• [WHAT THE EXERCISE ASKS] Which lines of the entries contain the word "such"? Please list them.

• [LISTED ENTRIES]
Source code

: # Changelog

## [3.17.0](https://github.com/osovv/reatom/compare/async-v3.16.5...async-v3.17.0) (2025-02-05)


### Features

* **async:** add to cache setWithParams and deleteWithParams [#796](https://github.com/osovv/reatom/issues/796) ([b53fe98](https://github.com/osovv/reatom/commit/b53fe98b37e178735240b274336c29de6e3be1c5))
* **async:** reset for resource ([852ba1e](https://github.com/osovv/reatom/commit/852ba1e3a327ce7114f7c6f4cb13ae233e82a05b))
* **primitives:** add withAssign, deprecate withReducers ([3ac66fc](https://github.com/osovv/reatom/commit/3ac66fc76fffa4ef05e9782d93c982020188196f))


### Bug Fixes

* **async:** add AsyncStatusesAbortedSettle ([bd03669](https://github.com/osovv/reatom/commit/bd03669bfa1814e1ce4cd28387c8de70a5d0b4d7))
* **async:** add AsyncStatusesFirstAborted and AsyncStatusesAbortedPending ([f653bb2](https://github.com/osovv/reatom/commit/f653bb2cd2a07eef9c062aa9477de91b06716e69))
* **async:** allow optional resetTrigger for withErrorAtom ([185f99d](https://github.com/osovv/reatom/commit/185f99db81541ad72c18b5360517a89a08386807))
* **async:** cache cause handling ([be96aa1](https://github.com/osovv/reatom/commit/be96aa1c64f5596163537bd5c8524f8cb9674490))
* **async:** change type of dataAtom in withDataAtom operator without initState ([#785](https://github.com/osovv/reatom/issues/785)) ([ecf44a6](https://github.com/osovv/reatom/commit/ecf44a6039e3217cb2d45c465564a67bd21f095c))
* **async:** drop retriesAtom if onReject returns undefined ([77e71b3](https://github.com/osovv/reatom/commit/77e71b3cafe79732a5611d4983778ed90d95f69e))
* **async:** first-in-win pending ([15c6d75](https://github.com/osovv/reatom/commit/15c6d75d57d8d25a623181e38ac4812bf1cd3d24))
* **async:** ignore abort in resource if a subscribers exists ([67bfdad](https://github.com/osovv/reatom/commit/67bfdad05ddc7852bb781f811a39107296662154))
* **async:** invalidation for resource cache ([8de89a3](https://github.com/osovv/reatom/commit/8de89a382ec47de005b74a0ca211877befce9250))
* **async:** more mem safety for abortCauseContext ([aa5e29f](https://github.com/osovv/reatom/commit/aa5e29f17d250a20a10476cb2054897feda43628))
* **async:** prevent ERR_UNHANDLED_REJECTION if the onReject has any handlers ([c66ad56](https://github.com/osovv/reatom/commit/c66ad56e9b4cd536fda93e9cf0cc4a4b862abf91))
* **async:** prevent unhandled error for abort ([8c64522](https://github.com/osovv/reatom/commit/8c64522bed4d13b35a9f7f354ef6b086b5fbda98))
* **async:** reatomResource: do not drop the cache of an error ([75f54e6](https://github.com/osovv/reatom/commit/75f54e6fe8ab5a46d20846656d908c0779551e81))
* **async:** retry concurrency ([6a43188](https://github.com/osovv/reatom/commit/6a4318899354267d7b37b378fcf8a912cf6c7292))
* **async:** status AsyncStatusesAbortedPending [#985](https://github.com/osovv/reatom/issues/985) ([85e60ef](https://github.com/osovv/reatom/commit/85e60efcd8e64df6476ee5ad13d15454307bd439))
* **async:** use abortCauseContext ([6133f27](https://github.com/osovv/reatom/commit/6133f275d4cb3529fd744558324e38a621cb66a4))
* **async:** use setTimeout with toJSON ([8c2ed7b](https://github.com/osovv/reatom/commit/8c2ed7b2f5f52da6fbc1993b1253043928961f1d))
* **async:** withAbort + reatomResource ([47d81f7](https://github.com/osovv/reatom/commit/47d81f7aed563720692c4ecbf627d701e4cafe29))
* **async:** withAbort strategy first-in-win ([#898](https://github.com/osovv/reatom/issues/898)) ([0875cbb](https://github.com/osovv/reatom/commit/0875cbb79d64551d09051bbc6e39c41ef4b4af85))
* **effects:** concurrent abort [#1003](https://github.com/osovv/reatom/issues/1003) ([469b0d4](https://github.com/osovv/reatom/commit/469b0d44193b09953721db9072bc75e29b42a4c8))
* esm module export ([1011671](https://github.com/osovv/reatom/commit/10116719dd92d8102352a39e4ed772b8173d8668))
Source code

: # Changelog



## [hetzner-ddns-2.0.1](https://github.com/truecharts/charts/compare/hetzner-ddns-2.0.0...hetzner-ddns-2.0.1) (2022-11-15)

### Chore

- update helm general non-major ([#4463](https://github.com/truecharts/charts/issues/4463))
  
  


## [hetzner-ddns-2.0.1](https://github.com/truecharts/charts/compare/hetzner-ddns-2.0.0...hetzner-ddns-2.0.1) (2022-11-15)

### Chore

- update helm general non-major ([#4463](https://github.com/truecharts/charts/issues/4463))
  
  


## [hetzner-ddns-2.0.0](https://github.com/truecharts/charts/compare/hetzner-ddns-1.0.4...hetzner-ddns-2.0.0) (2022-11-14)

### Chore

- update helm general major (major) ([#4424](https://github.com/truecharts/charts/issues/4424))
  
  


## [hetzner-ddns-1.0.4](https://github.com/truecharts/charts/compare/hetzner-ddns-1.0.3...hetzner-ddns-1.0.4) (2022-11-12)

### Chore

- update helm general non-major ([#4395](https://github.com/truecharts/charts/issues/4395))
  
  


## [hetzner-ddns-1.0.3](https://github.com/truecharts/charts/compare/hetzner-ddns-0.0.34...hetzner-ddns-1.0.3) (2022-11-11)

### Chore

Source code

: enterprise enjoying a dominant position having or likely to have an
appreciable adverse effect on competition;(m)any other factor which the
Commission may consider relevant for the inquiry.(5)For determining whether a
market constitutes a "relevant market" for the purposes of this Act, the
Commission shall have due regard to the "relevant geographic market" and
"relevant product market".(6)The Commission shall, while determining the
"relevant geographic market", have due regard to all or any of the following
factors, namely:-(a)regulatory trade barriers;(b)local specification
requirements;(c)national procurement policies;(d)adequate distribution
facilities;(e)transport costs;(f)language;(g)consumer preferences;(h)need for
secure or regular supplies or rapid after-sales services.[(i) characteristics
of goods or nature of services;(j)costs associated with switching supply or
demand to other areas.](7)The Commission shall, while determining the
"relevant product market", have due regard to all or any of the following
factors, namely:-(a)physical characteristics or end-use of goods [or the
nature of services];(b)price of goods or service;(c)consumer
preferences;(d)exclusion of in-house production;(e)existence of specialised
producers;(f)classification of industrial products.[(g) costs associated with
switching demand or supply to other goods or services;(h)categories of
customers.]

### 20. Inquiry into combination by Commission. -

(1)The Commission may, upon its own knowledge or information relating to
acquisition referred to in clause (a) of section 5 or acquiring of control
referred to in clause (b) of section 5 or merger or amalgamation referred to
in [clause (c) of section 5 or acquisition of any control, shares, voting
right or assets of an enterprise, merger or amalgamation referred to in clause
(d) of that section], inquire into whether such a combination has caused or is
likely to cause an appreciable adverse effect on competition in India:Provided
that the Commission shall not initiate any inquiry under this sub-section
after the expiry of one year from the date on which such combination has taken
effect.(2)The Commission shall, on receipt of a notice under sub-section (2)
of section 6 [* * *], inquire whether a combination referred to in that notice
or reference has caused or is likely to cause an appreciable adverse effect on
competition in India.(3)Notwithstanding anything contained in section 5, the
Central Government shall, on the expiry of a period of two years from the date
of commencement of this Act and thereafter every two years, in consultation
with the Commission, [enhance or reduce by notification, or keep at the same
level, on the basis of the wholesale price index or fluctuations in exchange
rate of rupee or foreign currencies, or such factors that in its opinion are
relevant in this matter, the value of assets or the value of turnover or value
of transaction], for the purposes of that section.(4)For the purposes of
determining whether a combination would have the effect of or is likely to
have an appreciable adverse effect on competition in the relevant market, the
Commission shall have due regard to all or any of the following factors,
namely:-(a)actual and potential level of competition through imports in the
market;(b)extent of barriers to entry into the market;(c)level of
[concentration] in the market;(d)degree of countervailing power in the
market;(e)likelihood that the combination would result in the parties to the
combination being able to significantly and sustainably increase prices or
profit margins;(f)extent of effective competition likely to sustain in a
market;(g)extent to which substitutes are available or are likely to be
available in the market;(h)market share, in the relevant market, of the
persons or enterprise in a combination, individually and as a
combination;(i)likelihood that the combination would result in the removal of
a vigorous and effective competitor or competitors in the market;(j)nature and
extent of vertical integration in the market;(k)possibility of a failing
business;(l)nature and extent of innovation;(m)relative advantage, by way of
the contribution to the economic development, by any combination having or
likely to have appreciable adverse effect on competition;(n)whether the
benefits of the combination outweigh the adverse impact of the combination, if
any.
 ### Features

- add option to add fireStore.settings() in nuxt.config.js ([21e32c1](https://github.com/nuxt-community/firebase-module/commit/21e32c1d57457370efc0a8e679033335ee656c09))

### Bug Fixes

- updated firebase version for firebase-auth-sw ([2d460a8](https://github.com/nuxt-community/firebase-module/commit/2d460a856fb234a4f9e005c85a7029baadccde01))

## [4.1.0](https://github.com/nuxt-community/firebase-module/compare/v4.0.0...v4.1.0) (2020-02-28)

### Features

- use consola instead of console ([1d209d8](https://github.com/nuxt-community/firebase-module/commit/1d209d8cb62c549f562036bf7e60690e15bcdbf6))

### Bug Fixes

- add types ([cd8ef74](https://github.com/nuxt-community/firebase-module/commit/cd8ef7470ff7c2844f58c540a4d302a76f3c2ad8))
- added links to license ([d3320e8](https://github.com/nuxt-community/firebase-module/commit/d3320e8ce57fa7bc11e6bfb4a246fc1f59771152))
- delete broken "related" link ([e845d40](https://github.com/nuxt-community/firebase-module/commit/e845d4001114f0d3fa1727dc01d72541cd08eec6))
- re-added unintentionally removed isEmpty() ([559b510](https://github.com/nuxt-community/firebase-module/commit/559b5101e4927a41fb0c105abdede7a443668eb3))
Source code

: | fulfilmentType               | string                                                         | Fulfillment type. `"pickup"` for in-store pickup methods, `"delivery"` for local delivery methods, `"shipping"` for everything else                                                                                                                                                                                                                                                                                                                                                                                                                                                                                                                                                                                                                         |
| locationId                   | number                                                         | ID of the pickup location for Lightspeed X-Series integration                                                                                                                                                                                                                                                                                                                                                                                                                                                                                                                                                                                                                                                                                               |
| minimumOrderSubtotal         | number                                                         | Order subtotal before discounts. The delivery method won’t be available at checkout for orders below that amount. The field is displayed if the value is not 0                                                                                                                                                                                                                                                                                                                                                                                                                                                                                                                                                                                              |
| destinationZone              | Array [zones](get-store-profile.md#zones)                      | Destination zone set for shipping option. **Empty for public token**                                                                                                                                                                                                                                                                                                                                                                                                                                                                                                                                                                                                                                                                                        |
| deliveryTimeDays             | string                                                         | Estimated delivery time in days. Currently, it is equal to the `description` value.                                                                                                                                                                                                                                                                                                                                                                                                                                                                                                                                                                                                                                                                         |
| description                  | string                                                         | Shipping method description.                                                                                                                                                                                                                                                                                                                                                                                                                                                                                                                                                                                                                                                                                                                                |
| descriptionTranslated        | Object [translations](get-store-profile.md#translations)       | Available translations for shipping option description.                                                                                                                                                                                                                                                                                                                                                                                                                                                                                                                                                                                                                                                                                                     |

• [SOLUTION TO THE EXERCISE]
(d) of that section], inquire into whether such a combination has caused or is
after the expiry of one year from the date on which such combination has taken
rate of rupee or foreign currencies, or such factors that in its opinion are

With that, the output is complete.